Built this over the weekend because dataset prep was annoying af
Built over a weekend to fix the most annoying part of training diffusion models.
Training diffusion models for animations often involves tedious dataset preparation—trimming clips, resizing, ensuring frame counts follow model-specific rules (e.g., 8n+1 for LTX), and adding captions. To solve this, Oqura-ai built Diff-Forge over a weekend and open-sourced it. The tool runs locally with a simple UI and FastAPI backend, using FFmpeg under the hood. Users simply drop raw videos; Diff-Forge automatically checks for issues, fixes them (allowing manual tweaks if needed), and outputs a clean dataset ready for training. It also supports bulk captioning across the entire dataset.
Currently, Diff-Forge supports LTX and WAN models, with plans to add more. The developer notes it has already made their own workflow much smoother.
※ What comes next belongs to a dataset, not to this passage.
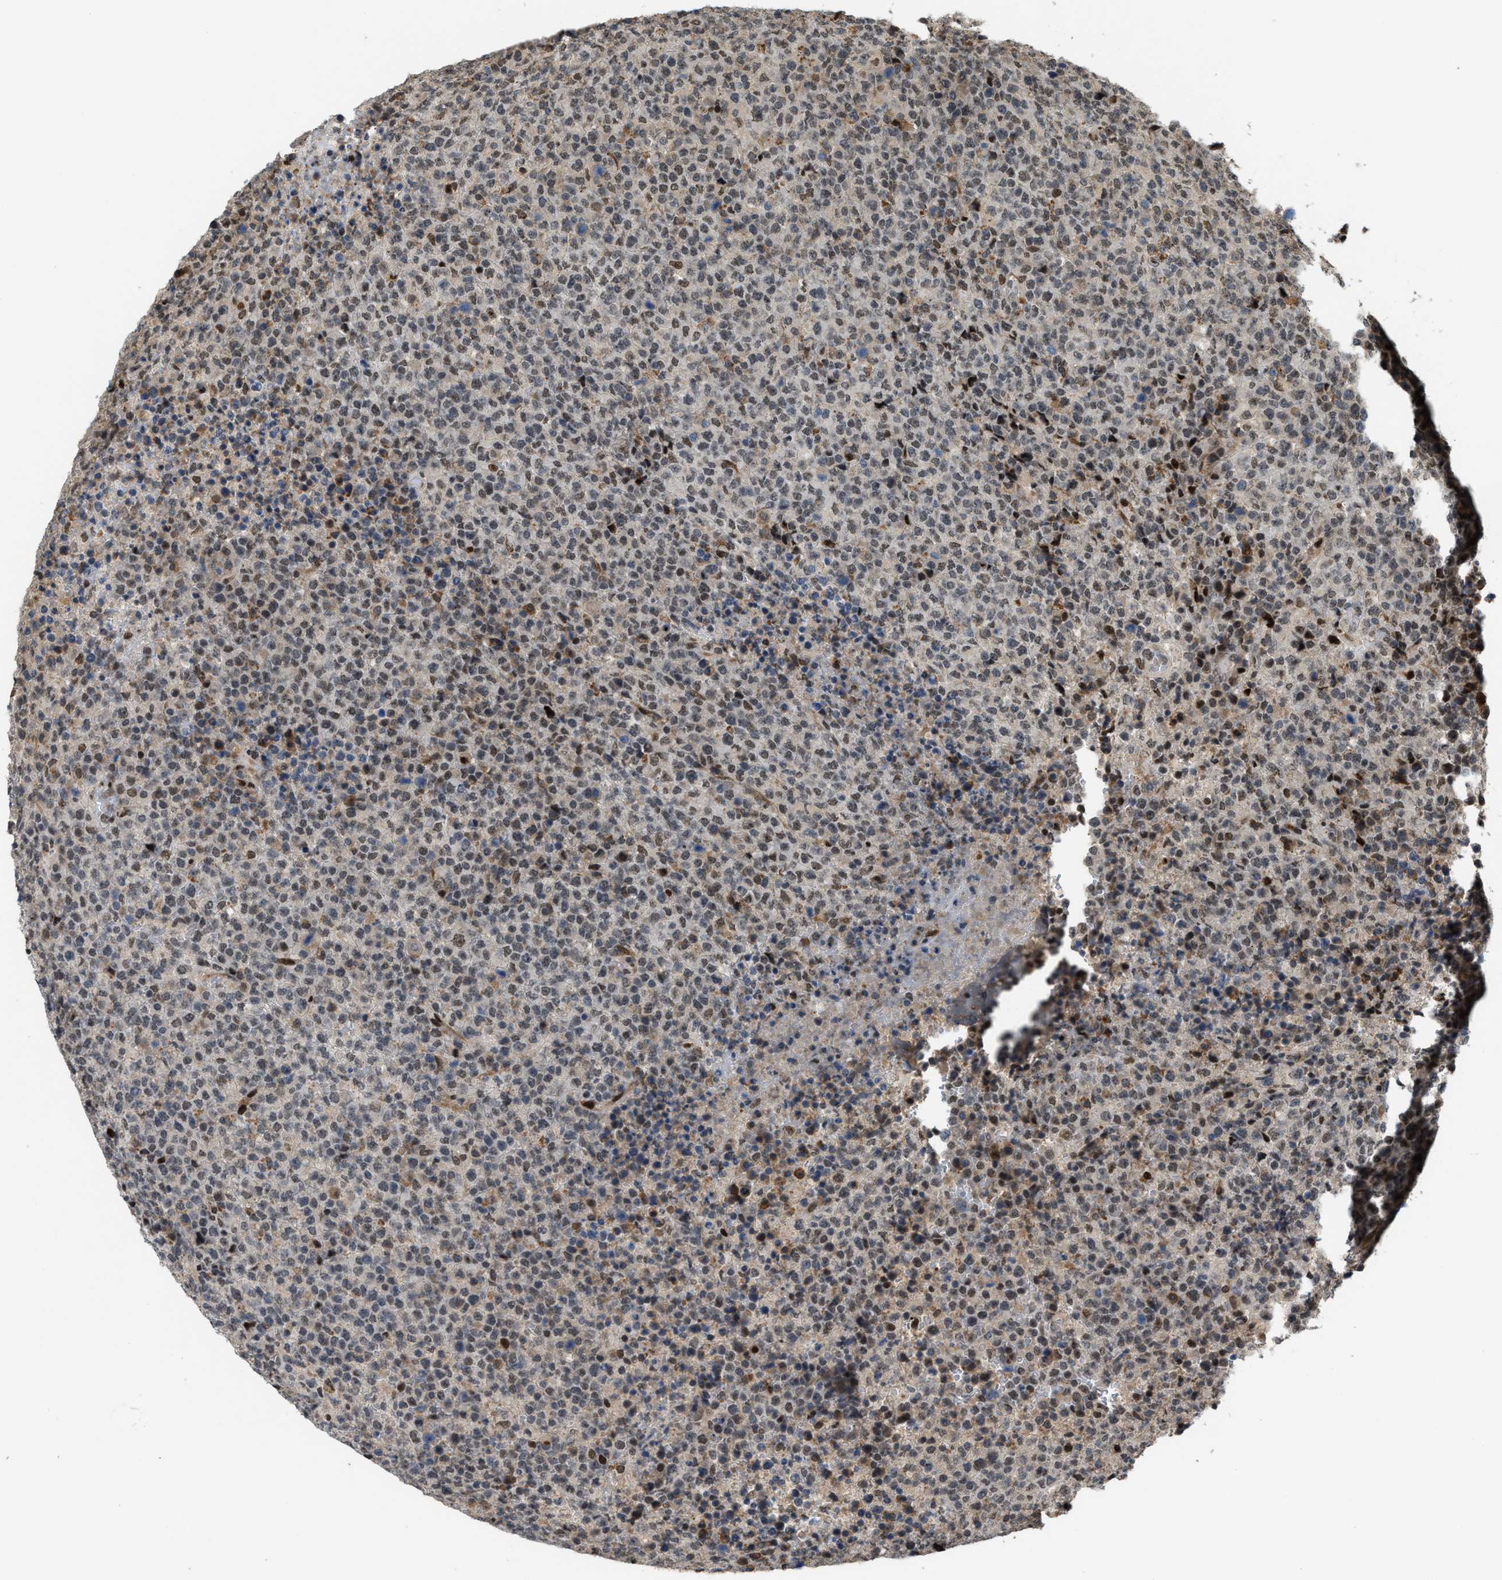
{"staining": {"intensity": "weak", "quantity": "25%-75%", "location": "nuclear"}, "tissue": "lymphoma", "cell_type": "Tumor cells", "image_type": "cancer", "snomed": [{"axis": "morphology", "description": "Malignant lymphoma, non-Hodgkin's type, High grade"}, {"axis": "topography", "description": "Lymph node"}], "caption": "A low amount of weak nuclear expression is present in about 25%-75% of tumor cells in lymphoma tissue.", "gene": "SERTAD2", "patient": {"sex": "male", "age": 13}}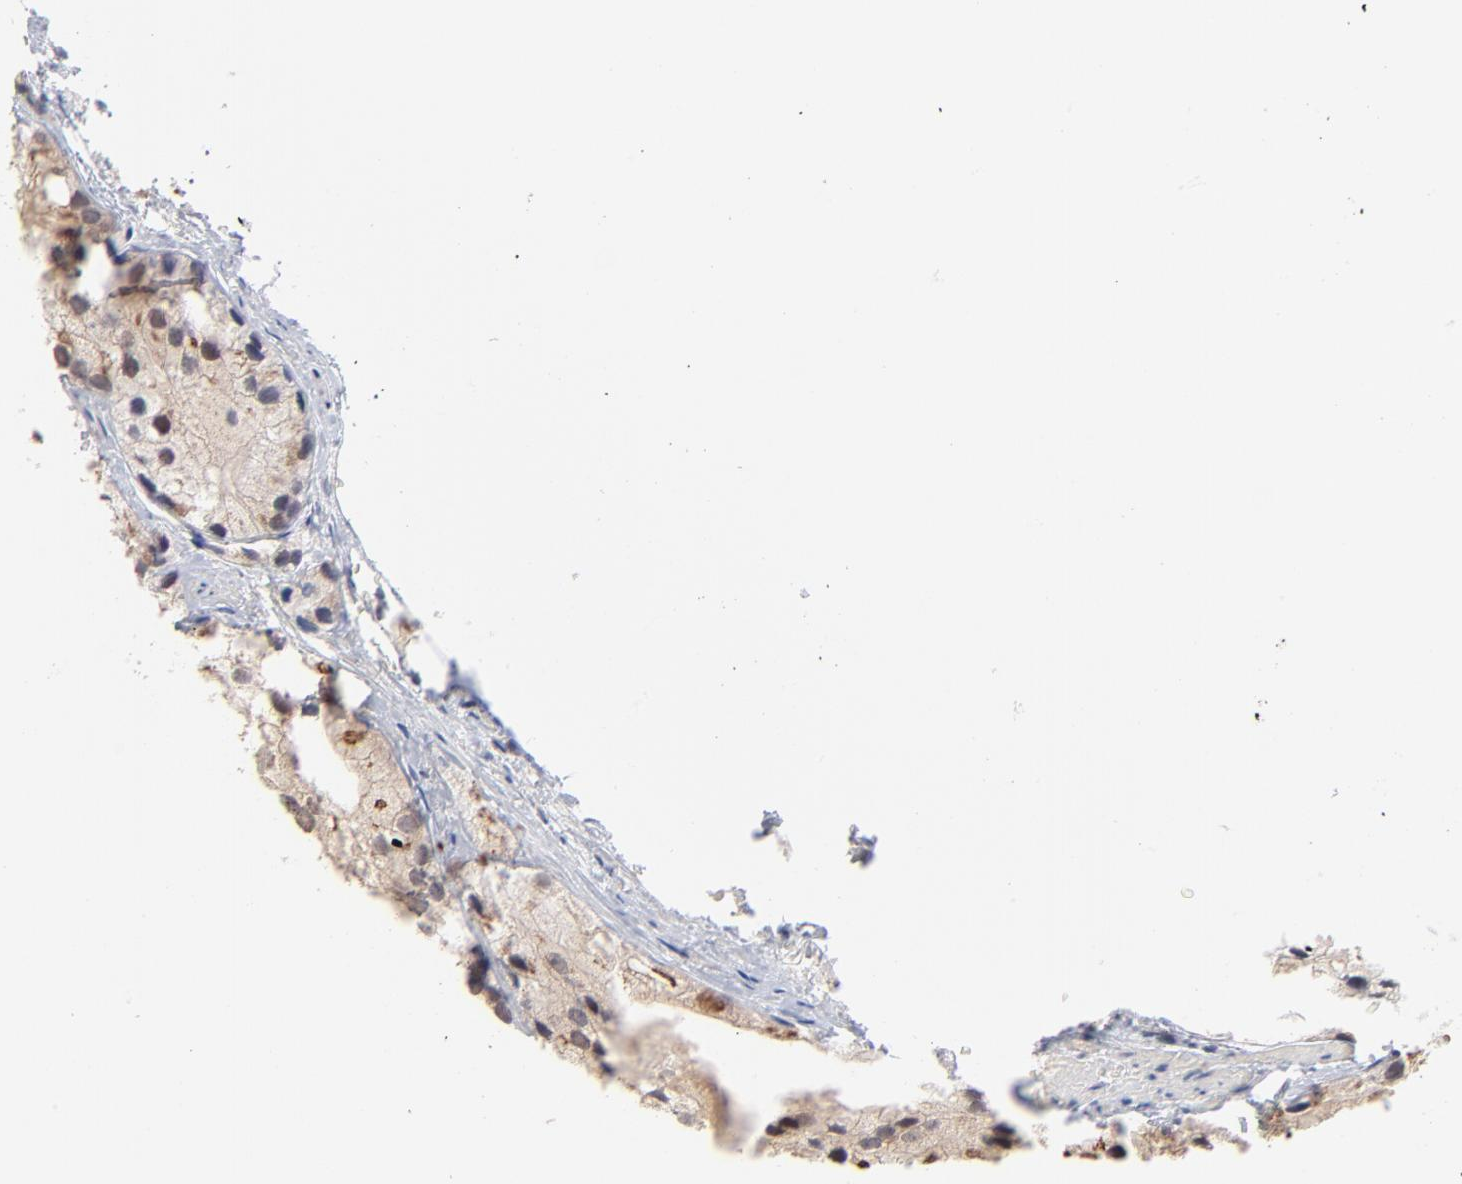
{"staining": {"intensity": "weak", "quantity": ">75%", "location": "cytoplasmic/membranous"}, "tissue": "prostate cancer", "cell_type": "Tumor cells", "image_type": "cancer", "snomed": [{"axis": "morphology", "description": "Adenocarcinoma, Low grade"}, {"axis": "topography", "description": "Prostate"}], "caption": "High-magnification brightfield microscopy of prostate cancer stained with DAB (brown) and counterstained with hematoxylin (blue). tumor cells exhibit weak cytoplasmic/membranous expression is present in about>75% of cells.", "gene": "IVNS1ABP", "patient": {"sex": "male", "age": 69}}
Beyond the tool, Oqura-ai is building a small community Discord for sharing ideas, discussing features, and collaborating on similar open-source projects. The GitHub repo (github.com/Oqura-ai/diff-forge) and Discord invite are available in the post.
- Diff-Forge automates video trimming, resizing, frame count compliance (8n+1), and bulk captioning for diffusion model training.
- Open-source, local-first tool built with FastAPI + FFmpeg; supports LTX and WAN models with more coming.
- Developer offers community Discord for collaboration on similar open-source AI tools.
Why It Matters
Saves AI developers hours of manual data prep, making custom animation model training accessible.